**Yapılacak İş**
Aşağıdaki satırlardaki metni, boş satırları atlayarak numaralı bir liste halinde yaz. Resimleri yanıta alma.

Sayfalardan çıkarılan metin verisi
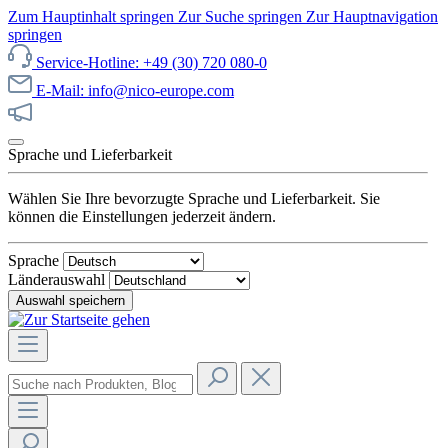
Zum Hauptinhalt springen
Zur Suche springen
Zur Hauptnavigation
springen
Service-Hotline: +49 (30) 720 080-0
E-Mail: info@nico-europe.com
Jetzt unseren Sale entdecken!
Sprache und Lieferbarkeit
Wählen Sie Ihre bevorzugte Sprache und Lieferbarkeit. Sie
können die Einstellungen jederzeit ändern.
Sprache
Länderauswahl
Auswahl speichern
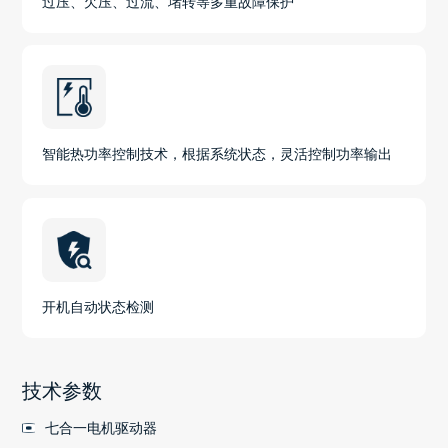
过压、欠压、过流、堵转等多重故障保护
智能热功率控制技术，根据系统状态，灵活控制功率输出
开机自动状态检测
技术参数
七合一电机驱动器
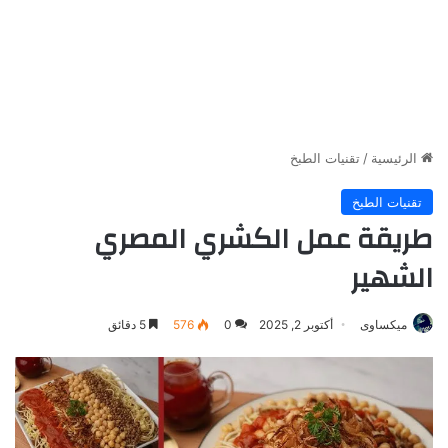
الرئيسية
/
تقنيات الطبخ
تقنيات الطبخ
طريقة عمل الكشري المصري
الشهير
ميكساوى
أكتوبر 2, 2025
0
576
5 دقائق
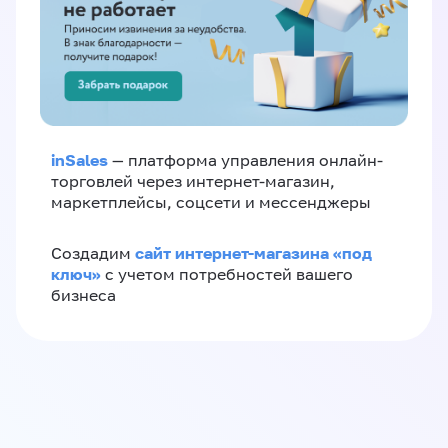
inSales
— платформа управления онлайн-
торговлей через интернет-магазин,
маркетплейсы, соцсети и мессенджеры
сайт интернет-магазина «под
Создадим
ключ»
с учетом потребностей вашего
бизнеса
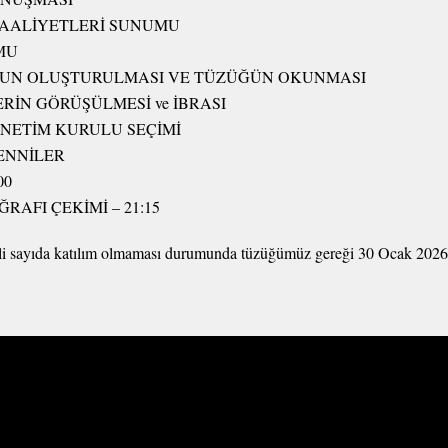
FAALİYETLERİ SUNUMU
MU
L’UN OLUŞTURULMASI VE TÜZÜĞÜN OKUNMASI
ERİN GÖRÜŞÜLMESİ ve İBRASI
DENETİM KURULU SEÇİMİ
MENNİLER
00
RAFI ÇEKİMİ – 21:15
rli sayıda katılım olmaması durumunda tüzüğümüz gereği 30 Ocak 2026’d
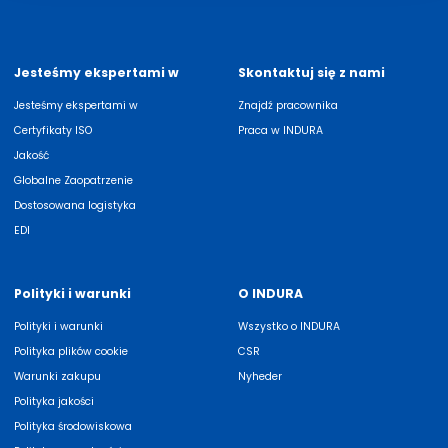
Jesteśmy ekspertami w
Skontaktuj się z nami
Jesteśmy ekspertami w
Znajdź pracownika
Certyfikaty ISO
Praca w INDURA
Jakość
Globalne Zaopatrzenie
Dostosowana logistyka
EDI
Polityki i warunki
O INDURA
Polityki i warunki
Wszystko o INDURA
Polityka plików cookie
CSR
Warunki zakupu
Nyheder
Polityka jakości
Polityka środowiskowa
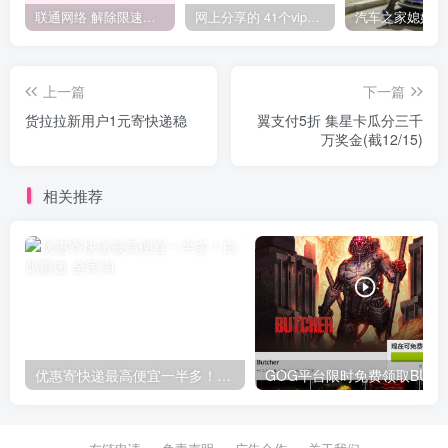
联通网络 解除限速方法参考！畅享、畅玩、老白干等及其它地区自测了
网上分享的 41个vip解析接口 有需要的拿去~ 免费看全网VIP会员视频
上一篇
下一篇
货拉拉新用户1元寄快递稳
翼支付5折 集星卡瓜分三千
万奖金(截12/15)
相关推荐
优惠寄快递最高便宜一半多！白鸽惠递
G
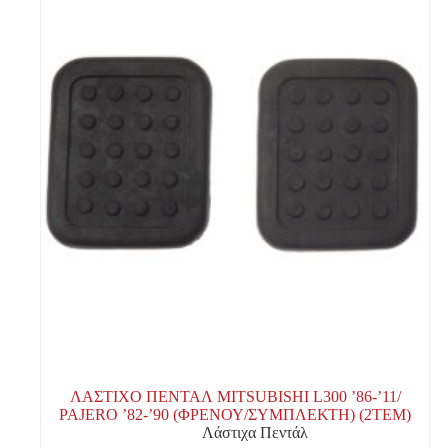
ΛΑΣΤΙΧΟ ΠΕΝΤΑΛ MITSUBISHI L300 ’86-’11/
PAJERO ’82-’90 (ΦΡΕΝΟΥ/ΣΥΜΠΛΕΚΤΗ) (2TEM)
Λάστιχα Πεντάλ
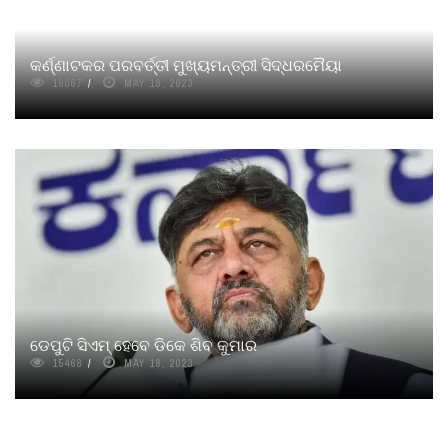
କର୍ଣ୍ଣାଟକର ପରବର୍ତ୍ତୀ ମୁଖ୍ୟମନ୍ତ୍ରୀ ସିଦ୍ଧରମୈୟା
16067
MAY 18, 2023
ଡେପୁଟି ସିଏମ୍‌ ହେବେ ଡିକେ ଶିବ କୁମାର
15468
MAY 18, 2023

**Alıştırma Yanıtı**
1. Zum Hauptinhalt springen
2. Zur Suche springen
3. Zur Hauptnavigation
4. springen
5. Service-Hotline: +49 (30) 720 080-0
6. E-Mail: info@nico-europe.com
7. Jetzt unseren Sale entdecken!
8. Sprache und Lieferbarkeit
9. Wählen Sie Ihre bevorzugte Sprache und Lieferbarkeit. Sie
10. können die Einstellungen jederzeit ändern.
11. Sprache
12. Länderauswahl
13. Auswahl speichern
14. 过压、欠压、过流、堵转等多重故障保护
15. 智能热功率控制技术，根据系统状态，灵活控制功率输出
16. 开机自动状态检测
17. 技术参数
18. 七合一电机驱动器
19. الرئيسية
20. /
21. تقنيات الطبخ
22. تقنيات الطبخ
23. طريقة عمل الكشري المصري
24. الشهير
25. ميكساوى
26. أكتوبر 2, 2025
27. 0
28. 576
29. 5 دقائق
30. inSales
31. — платформа управления онлайн-
32. торговлей через интернет-магазин,
33. маркетплейсы, соцсети и мессенджеры
34. сайт интернет-магазина «под
35. Создадим
36. ключ»
37. с учетом потребностей вашего
38. бизнеса
39. FAALİYETLERİ SUNUMU
40. MU
41. L’UN OLUŞTURULMASI VE TÜZÜĞÜN OKUNMASI
42. ERİN GÖRÜŞÜLMESİ ve İBRASI
43. DENETİM KURULU SEÇİMİ
44. MENNİLER
45. 00
46. RAFI ÇEKİMİ – 21:15
47. rli sayıda katılım olmaması durumunda tüzüğümüz gereği 30 Ocak 2026’d
48. Jesteśmy ekspertami w
49. Skontaktuj się z nami
50. Jesteśmy ekspertami w
51. Znajdź pracownika
52. Certyfikaty ISO
53. Praca w INDURA
54. Jakość
55. Globalne Zaopatrzenie
56. Dostosowana logistyka
57. EDI
58. Polityki i warunki
59. O INDURA
60. Polityki i warunki
61. Wszystko o INDURA
62. Polityka plików cookie
63. CSR
64. Warunki zakupu
65. Nyheder
66. Polityka jakości
67. Polityka środowiskowa
68. 联通网络 解除限速方法参考！畅享、畅玩、老白干等及其它地区自测了
69. 网上分享的 41个vip解析接口 有需要的拿去~ 免费看全网VIP会员视频
70. 上一篇
71. 下一篇
72. 货拉拉新用户1元寄快递稳
73. 翼支付5折 集星卡瓜分三千
74. 万奖金(截12/15)
75. 相关推荐
76. 优惠寄快递最高便宜一半多！白鸽惠递
77. G
78. ΛΑΣΤΙΧΟ ΠΕΝΤΑΛ MITSUBISHI L300 ’86-’11/
79. PAJERO ’82-’90 (ΦΡΕΝΟΥ/ΣΥΜΠΛΕΚΤΗ) (2TEM)
80. Λάστιχα Πεντάλ
81. କର୍ଣ୍ଣାଟକର ପରବର୍ତ୍ତୀ ମୁଖ୍ୟମନ୍ତ୍ରୀ ସିଦ୍ଧରମୈୟା
82. 16067
83. MAY 18, 2023
84. ଡେପୁଟି ସିଏମ୍‌ ହେବେ ଡିକେ ଶିବ କୁମାର
85. 15468
86. MAY 18, 2023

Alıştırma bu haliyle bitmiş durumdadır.